• [DATA TO USE]:
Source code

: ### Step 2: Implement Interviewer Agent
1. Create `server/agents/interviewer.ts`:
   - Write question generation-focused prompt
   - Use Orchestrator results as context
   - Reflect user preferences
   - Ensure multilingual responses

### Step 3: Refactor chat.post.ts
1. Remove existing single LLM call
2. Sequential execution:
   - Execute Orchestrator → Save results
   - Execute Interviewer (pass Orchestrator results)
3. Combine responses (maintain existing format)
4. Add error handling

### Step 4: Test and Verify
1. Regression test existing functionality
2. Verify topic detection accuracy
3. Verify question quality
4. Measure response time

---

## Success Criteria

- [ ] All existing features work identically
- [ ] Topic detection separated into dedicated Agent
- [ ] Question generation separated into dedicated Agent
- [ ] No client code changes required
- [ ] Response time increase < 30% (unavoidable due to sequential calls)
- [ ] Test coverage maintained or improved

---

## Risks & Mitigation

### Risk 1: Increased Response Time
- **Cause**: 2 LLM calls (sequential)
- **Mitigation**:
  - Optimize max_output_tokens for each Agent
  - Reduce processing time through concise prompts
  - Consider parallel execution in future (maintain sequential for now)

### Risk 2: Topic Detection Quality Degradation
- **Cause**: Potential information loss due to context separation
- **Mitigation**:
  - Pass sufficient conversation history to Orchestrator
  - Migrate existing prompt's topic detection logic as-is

• [WHAT IS NEEDED]: Restate the entries. Match them exactly.

• [RESULT OF THIS TASK]:
Source code

: ### Step 2: Implement Interviewer Agent
1. Create `server/agents/interviewer.ts`:
   - Write question generation-focused prompt
   - Use Orchestrator results as context
   - Reflect user preferences
   - Ensure multilingual responses

### Step 3: Refactor chat.post.ts
1. Remove existing single LLM call
2. Sequential execution:
   - Execute Orchestrator → Save results
   - Execute Interviewer (pass Orchestrator results)
3. Combine responses (maintain existing format)
4. Add error handling

### Step 4: Test and Verify
1. Regression test existing functionality
2. Verify topic detection accuracy
3. Verify question quality
4. Measure response time

---

## Success Criteria

- [ ] All existing features work identically
- [ ] Topic detection separated into dedicated Agent
- [ ] Question generation separated into dedicated Agent
- [ ] No client code changes required
- [ ] Response time increase < 30% (unavoidable due to sequential calls)
- [ ] Test coverage maintained or improved

---

## Risks & Mitigation

### Risk 1: Increased Response Time
- **Cause**: 2 LLM calls (sequential)
- **Mitigation**:
  - Optimize max_output_tokens for each Agent
  - Reduce processing time through concise prompts
  - Consider parallel execution in future (maintain sequential for now)

### Risk 2: Topic Detection Quality Degradation
- **Cause**: Potential information loss due to context separation
- **Mitigation**:
  - Pass sufficient conversation history to Orchestrator
  - Migrate existing prompt's topic detection logic as-is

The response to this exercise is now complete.